On September 25, 2001 Prof. Zaslavsky, represented by Zell & Co (Adv. Asaf Biger), filed a motion to strike out the statement of claim for lack of legal merit. In the motion, Adv. Biger claimed (among other things) that an expert witness does not owe a conceptual duty of care to the opposing party for expert testimony given in court and that the expert opinion in question was part of testimony given in court. The plaintiffs responded by claiming their case was based on the longstanding rule that an expert owes a conceptual duty of care for an expert opinion, first laid down by the Supreme Court in the early 1950’s in the matter of Weinstien v. Kadima. The plaintiffs further claimed that the written opinion in question was not part to be regarded as testimony given in court.

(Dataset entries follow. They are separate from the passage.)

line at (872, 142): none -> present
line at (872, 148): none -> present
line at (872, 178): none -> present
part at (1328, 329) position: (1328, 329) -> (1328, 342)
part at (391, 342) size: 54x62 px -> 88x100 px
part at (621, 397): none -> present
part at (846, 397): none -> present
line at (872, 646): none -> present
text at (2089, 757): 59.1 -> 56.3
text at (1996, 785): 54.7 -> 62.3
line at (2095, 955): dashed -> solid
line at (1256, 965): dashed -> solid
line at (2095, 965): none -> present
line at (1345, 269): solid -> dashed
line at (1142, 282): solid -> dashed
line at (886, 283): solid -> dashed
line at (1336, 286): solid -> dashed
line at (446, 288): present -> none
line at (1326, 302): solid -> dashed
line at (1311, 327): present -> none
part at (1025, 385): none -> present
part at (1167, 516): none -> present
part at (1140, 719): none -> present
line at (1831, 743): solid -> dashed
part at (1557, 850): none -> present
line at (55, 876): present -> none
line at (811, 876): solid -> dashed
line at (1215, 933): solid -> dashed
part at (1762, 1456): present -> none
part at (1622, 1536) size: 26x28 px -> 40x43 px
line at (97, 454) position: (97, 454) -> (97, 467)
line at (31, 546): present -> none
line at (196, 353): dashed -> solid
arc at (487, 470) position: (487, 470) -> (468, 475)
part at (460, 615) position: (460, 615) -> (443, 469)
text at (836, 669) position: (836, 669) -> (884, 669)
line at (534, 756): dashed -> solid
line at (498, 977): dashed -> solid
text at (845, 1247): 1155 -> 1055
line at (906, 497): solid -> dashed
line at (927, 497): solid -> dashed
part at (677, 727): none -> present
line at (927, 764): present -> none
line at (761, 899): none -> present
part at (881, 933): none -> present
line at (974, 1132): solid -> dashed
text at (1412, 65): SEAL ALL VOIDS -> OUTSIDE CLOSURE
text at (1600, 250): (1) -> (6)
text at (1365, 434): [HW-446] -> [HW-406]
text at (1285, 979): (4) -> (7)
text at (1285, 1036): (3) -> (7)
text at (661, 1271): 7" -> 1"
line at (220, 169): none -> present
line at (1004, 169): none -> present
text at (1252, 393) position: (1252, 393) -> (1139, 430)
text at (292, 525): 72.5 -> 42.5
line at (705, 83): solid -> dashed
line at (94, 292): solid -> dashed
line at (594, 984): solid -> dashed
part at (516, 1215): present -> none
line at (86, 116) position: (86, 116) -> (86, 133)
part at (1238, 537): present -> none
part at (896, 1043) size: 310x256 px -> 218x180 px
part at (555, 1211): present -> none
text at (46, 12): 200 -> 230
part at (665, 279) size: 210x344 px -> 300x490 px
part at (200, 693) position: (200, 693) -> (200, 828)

During the hearing that took place on January 21, 2002, the parties agreed to limit their arguments to the question of the whether or not Prof. Zaslavsky owed the plaintiffs a conceptual duty of care, while the defendant reserved his right to raise the rest of his preliminary arguments (including the argument that the claim of fraud should also be stricken out for lack of legal merit) at a future date.

In a landmark decision, the District Court accepted Zell & Co’s motion to strike out the negligence for lack of legal merit, stating that an expert witness who testifies on behalf of one party does not owe a conceptual duty of care to the opposing party for a written opinion submitted by the expert in court. Judge Schitzer accepted Adv. Biger’s position that two of the prerequisites for applying the Weinstien v. Kadima rule did not apply in such cases, namely that: (a) an expert witness did not intend and could not reasonably foresee that the opposing party would rely on his expert opinion; and (b) an expert witness could reasonably assume that his expert opinion would be subject to interim examination, i.e. by the court to which it was submitted. Subsequently, Judge Schitzer struck out the claim for negligence and awarded costs to Prof. Zaslavsky.

At this point and subject to the possibility of appeal, the only remaining matter is the claim of fraud against Prof. Zaslavsky.